Friday, July 4, 2008

Brief review: "Outpost"

Distributor: Sony Pictures Home Entertainment

Outpost is a disappointingly dull attempt at a war zombie film.

A wealthy businessman hires a team of mercenaries to act as his bodyguards and escort him to an abandoned World War 2 bunker in war-torn Eastern Europe. The mercenaries, lead by DC (Ray Stevenson, next starring in "The Punisher: War Zone"), do what they're told and don't ask why the man wants to visit the bunker. It is not long though before they happen upon remnants of experiments the Nazis conducted on their own soldiers, experiments whose results were obviously very bloody and very deadly. The situation worsens when they discover a survivor of the experiments clinging to life among the rubble. Just why has the businessman brought them there? And what are those creatures rising from the dead?

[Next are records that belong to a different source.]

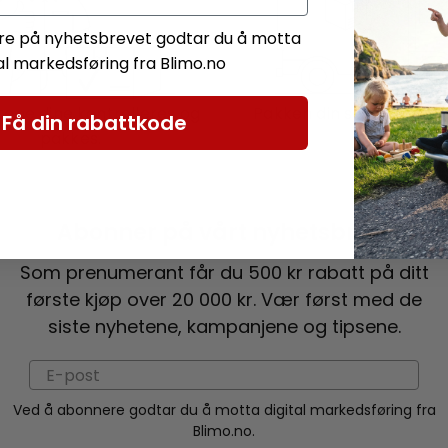
e på nyhetsbrevet godtar du å motta
tal markedsføring fra Blimo.no
ene dine kontrolleres og
Pakken din sendes hjem t
Få din rabattkode
pakkes.
Abonner på vårt nyhetsbrev!
Som prenumerant får du 500 kr rabatt på ditt
første kjøp over 20 000 kr. Vær først med de
siste nyhetene, kampanjene og tipsene.
Ved å abonnere godtar du å motta digital markedsføring fra
Blimo.no.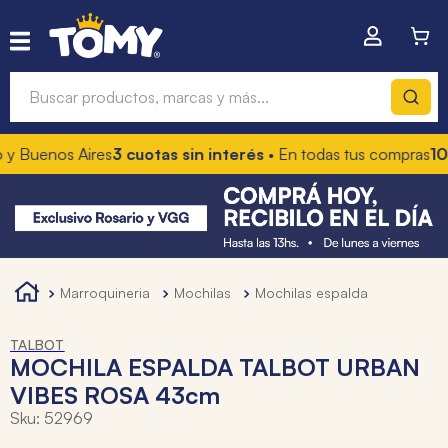
Buscar productos, marcas y más...
y Buenos Aires
3 cuotas sin interés
• En todas tus compras
10%
Términos más buscados
1
.
hot wheels
2
.
mochilas
3
.
toy story
marroquineria
mochilas
mochilas espalda
4
.
marcadores
TALBOT
MOCHILA ESPALDA TALBOT URBAN
VIBES ROSA 43cm
Sku
:
52969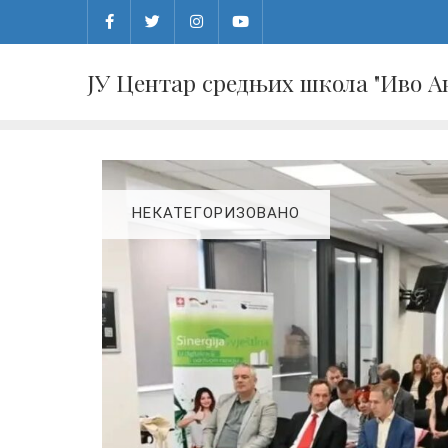
Skip
to
content
ЈУ Центар средњих школа "Иво 
НЕКАТЕГОРИЗОВАНО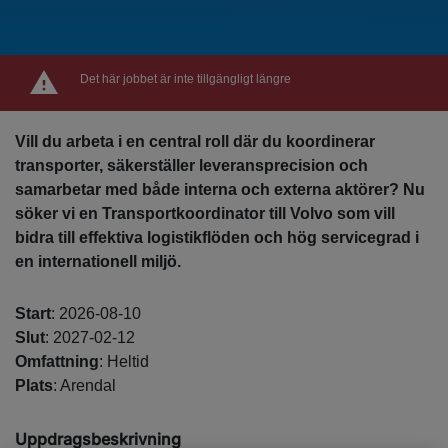
Det här jobbet är inte tillgängligt längre
Vill du arbeta i en central roll där du koordinerar
transporter, säkerställer leveransprecision och
samarbetar med både interna och externa aktörer? Nu
söker vi en Transportkoordinator till Volvo som vill
bidra till effektiva logistikflöden och hög servicegrad i
en internationell miljö.
Start
: 2026-08-10
Slut
: 2027-02-12
Omfattning
: Heltid
Plats
: Arendal
Uppdragsbeskrivning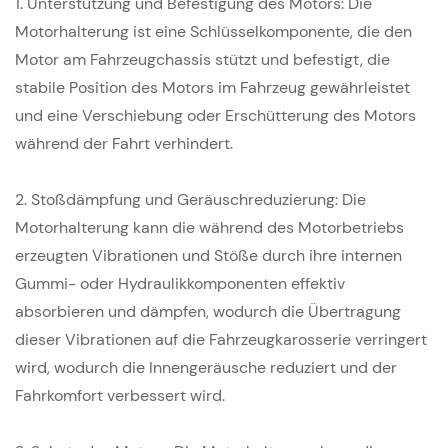
1. Unterstützung und Befestigung des Motors: Die
Motorhalterung ist eine Schlüsselkomponente, die den
Motor am Fahrzeugchassis stützt und befestigt, die
stabile Position des Motors im Fahrzeug gewährleistet
und eine Verschiebung oder Erschütterung des Motors
während der Fahrt verhindert.
2. Stoßdämpfung und Geräuschreduzierung: Die
Motorhalterung kann die während des Motorbetriebs
erzeugten Vibrationen und Stöße durch ihre internen
Gummi- oder Hydraulikkomponenten effektiv
absorbieren und dämpfen, wodurch die Übertragung
dieser Vibrationen auf die Fahrzeugkarosserie verringert
wird, wodurch die Innengeräusche reduziert und der
Fahrkomfort verbessert wird.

With a war horror film you'd think that at the very least, you'd get some nice action sequences. Sadly, Outpost doesn't deliver. The movie moves at a snail's pace throughout. The first half is concentrated on the mercenaries bickering back and forth about the crappy weather conditions and how they would rather be at home boozing it up. Director Steve Barker and writer Rae Brunton try and establish the men as characters but don't really succeed at all. Even after 35 minutes of small talk and bickering, the men still come across as one-dimensional militia types with no distinguishing characteristics available to tell them apart. The result of this is that the majority of the film really achieves nothing. The paranoia experienced by the mercs is so transparent and certainly not believable based on what the film shows us. The idea that men like this would get spooked by blood on the wall and a survivor is not believable in the least.

When it finally decides to get to what should have been the bulk of the film, the rising of and the attack from what can only be called "Nazi Zombies," you'll be so bored with the whole thing that you will be hard-pressed to care about what's happening. Making matters worse, the attack is so short-lived and plainly-staged that it isn't nearly as enthralling as the supposed climax of a film like this should be.

No doubt about it, Outpost has a great premise ("Nazi Zombies!"). Sadly, the filmmakers clearly had no clue what to do with it, making for a tiresome motion picture not worth anyone's time.